Sheik al-Sadr’s statement was read during a parliament session by his cousin, Liqaa al-Yassin, after the U.S. Congress voted to direct U.S. troops to begin leaving Iraq by Oct. 1. Mr. Bush pledged to veto the measure, and neither the House nor the Senate has enough votes to override him.

“Here are the Democrats calling you to withdraw or even set a timetable, and you are not responding,” Sheik al-Sadr’s statement said. “It is not only them who are calling for this, but also Republicans, to whom you belong.”

“If you are ignoring your friends and partners, then it is no wonder that you ignore the international and Iraqi points of view,” the sheik said.

Sheik al-Sadr led two armed uprisings against U.S. forces in 2004, and his Mahdi’s Army militia is thought to be responsible for much of Iraq’s sectarian killing of Sunni Muslims. The U.S. military says he has fled to Iran, although his followers insist he is hiding in Iraq.

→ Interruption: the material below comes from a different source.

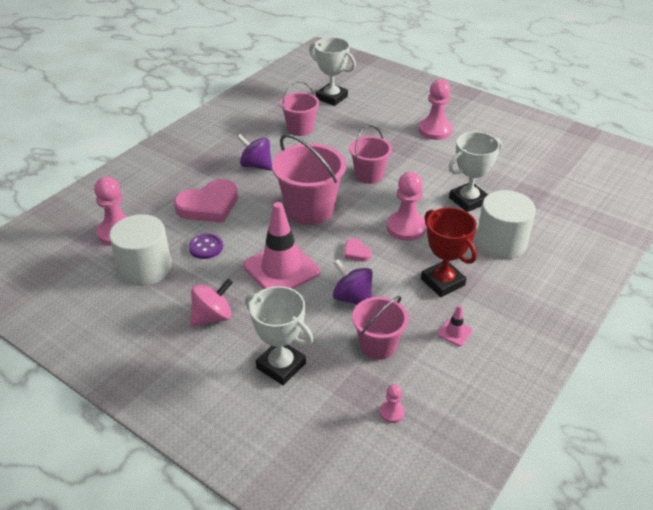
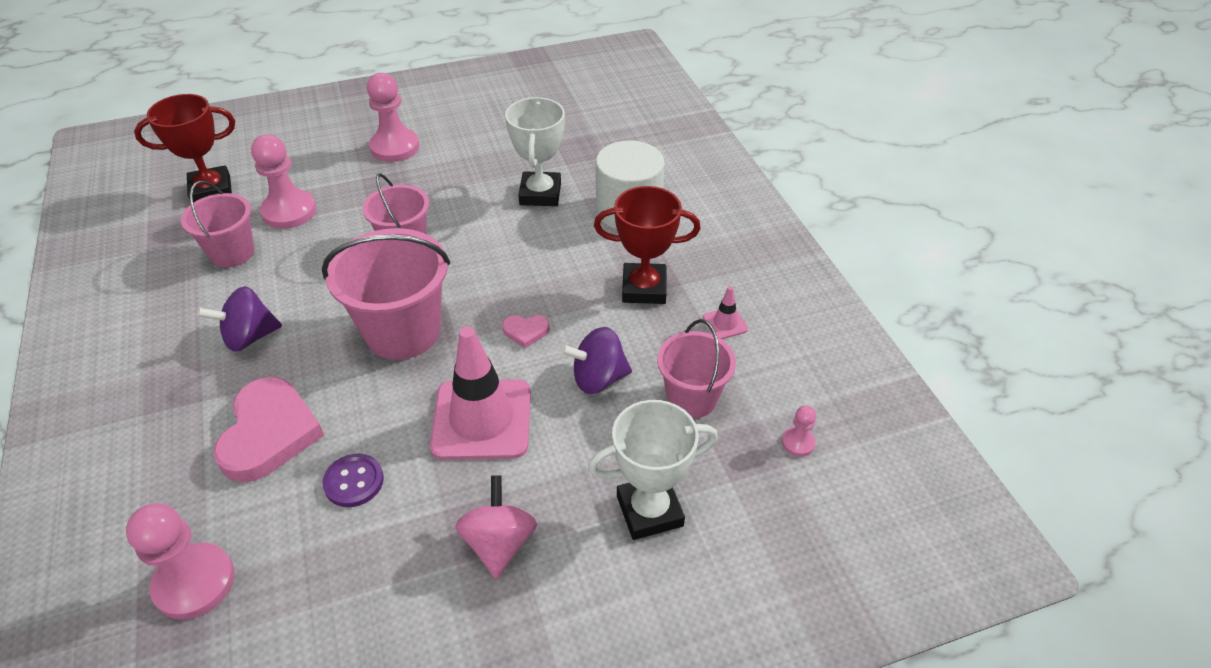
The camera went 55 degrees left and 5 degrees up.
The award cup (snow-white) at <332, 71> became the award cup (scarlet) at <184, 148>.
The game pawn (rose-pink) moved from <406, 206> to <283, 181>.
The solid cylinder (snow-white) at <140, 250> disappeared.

Mr. al-Yassiri said local authorities had raised fears that militants fleeing the Baghdad security crackdown were infiltrating his area.

“We have contacted the interior minister and asked them to supply us with equipment that can detect explosives,” he said.

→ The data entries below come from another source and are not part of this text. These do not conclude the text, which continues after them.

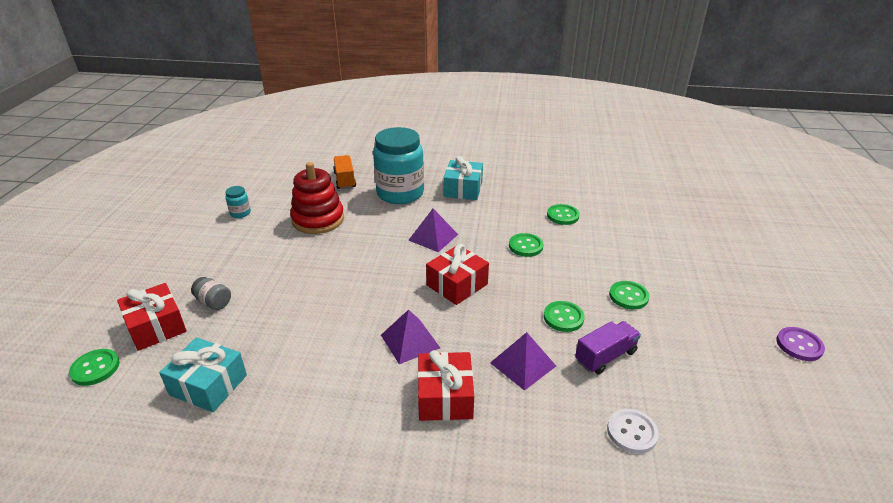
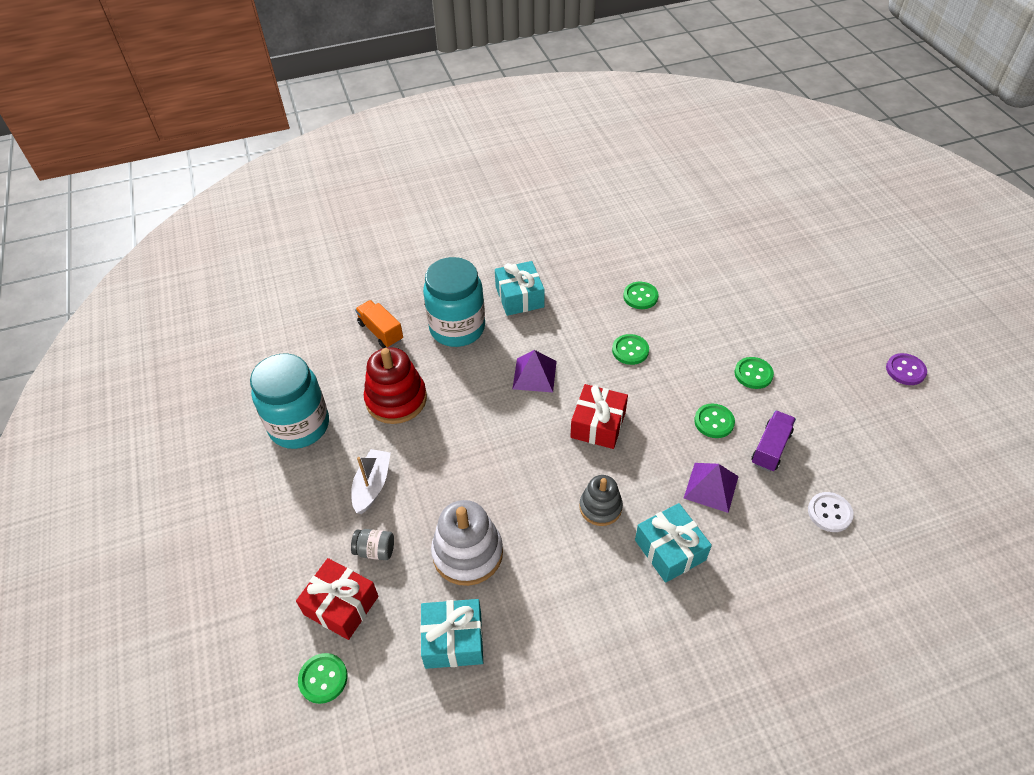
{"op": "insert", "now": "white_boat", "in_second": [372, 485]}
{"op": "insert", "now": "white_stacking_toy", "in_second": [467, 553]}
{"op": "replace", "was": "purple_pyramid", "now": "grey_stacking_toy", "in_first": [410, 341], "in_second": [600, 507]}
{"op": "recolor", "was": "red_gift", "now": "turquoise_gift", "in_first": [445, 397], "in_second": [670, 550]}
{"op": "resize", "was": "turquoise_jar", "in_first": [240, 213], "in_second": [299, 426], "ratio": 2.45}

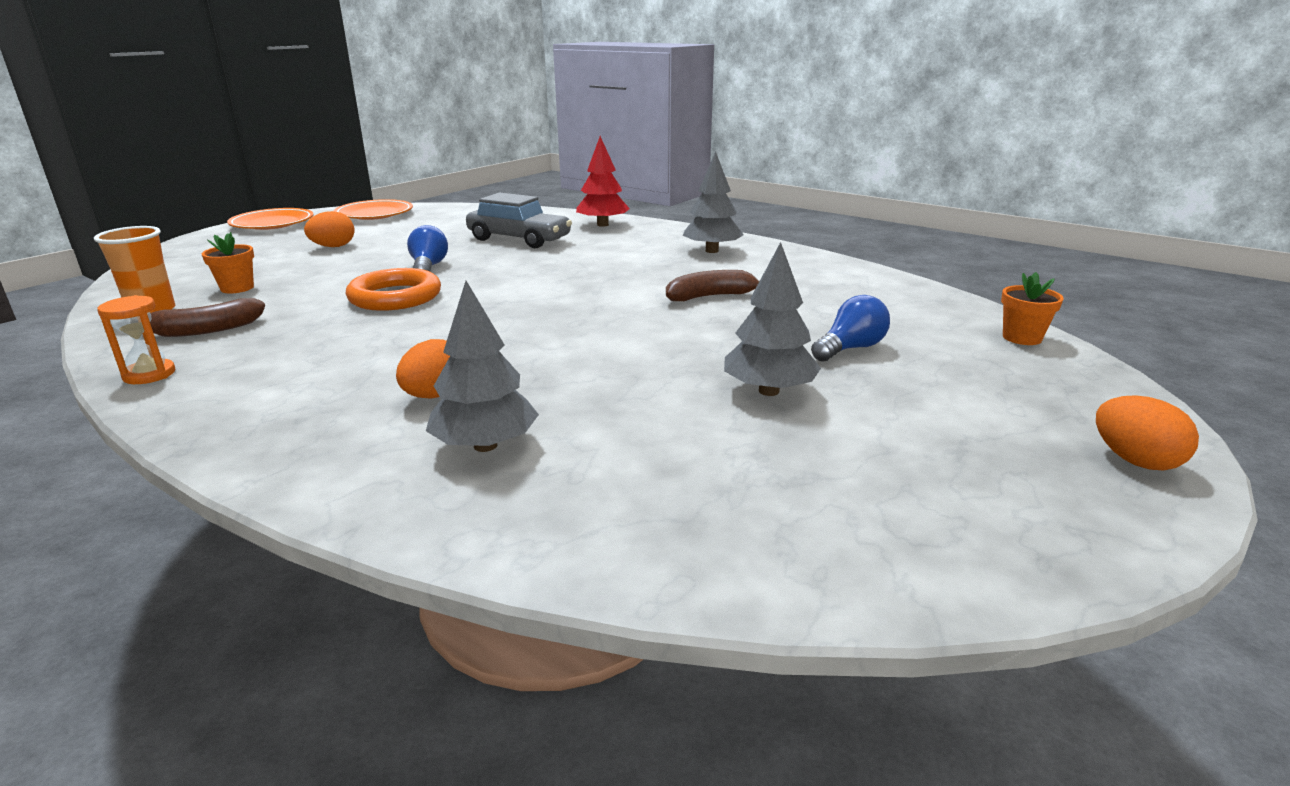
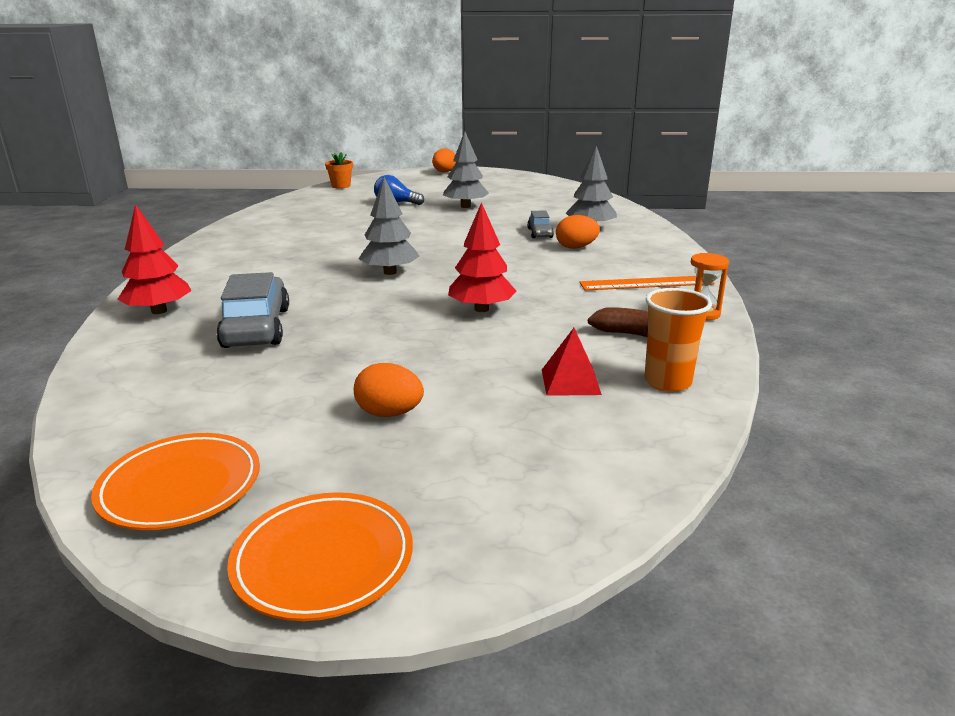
{"op": "delete", "was": "blue_light_bulb", "in_first": [428, 267]}
{"op": "delete", "was": "brown_banana", "in_first": [710, 296]}
{"op": "insert", "now": "grey_car", "in_second": [540, 233]}
{"op": "insert", "now": "orange_ruler", "in_second": [646, 283]}
{"op": "move", "was": "grey_tree", "in_first": [712, 251], "in_second": [390, 272]}
{"op": "replace", "was": "orange_flower_pot", "now": "red_pyramid", "in_first": [237, 288], "in_second": [570, 381]}
{"op": "replace", "was": "orange_ring", "now": "red_tree", "in_first": [395, 297], "in_second": [481, 309]}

Ali Mohammed, 31, who sells prayer beads in the area, said he heard the blast and felt himself hurled into the air.

“The next thing I knew, I opened my eyes in the hospital with my legs and chest burned,” he said. “This is a disaster. What is the guilt of the children and women killed today by this terrorist attack?”

Crowds stormed the provincial government offices and the governor’s house, burning part of it, along with three cars and scuffling with guards. Security forces detained several armed protesters, said Ghalib al-Daami, a provincial council member.

Yesterday’s bombing was the deadliest attack in Iraq since April 18, when 127 persons were killed in a car bombing near the Sadriyah market in Baghdad — one of four bombings that killed 183 persons in the bloodiest day since a U.S.-Iraq security operation began in the capital more than 10 weeks ago.

The U.S. military also said yesterday that a suicide truck bomber attacked the home of a city police chief the day before in the Sunni-insurgent stronghold of Anbar province, killing nine Iraqi security forces and six civilians. Police Chief Hamid Ibrahim al-Numrawi and his family escaped injury after Iraqi forces opened fire on the truck before it reached the concrete barrier outside the home in Hit, 85 miles west of Baghdad.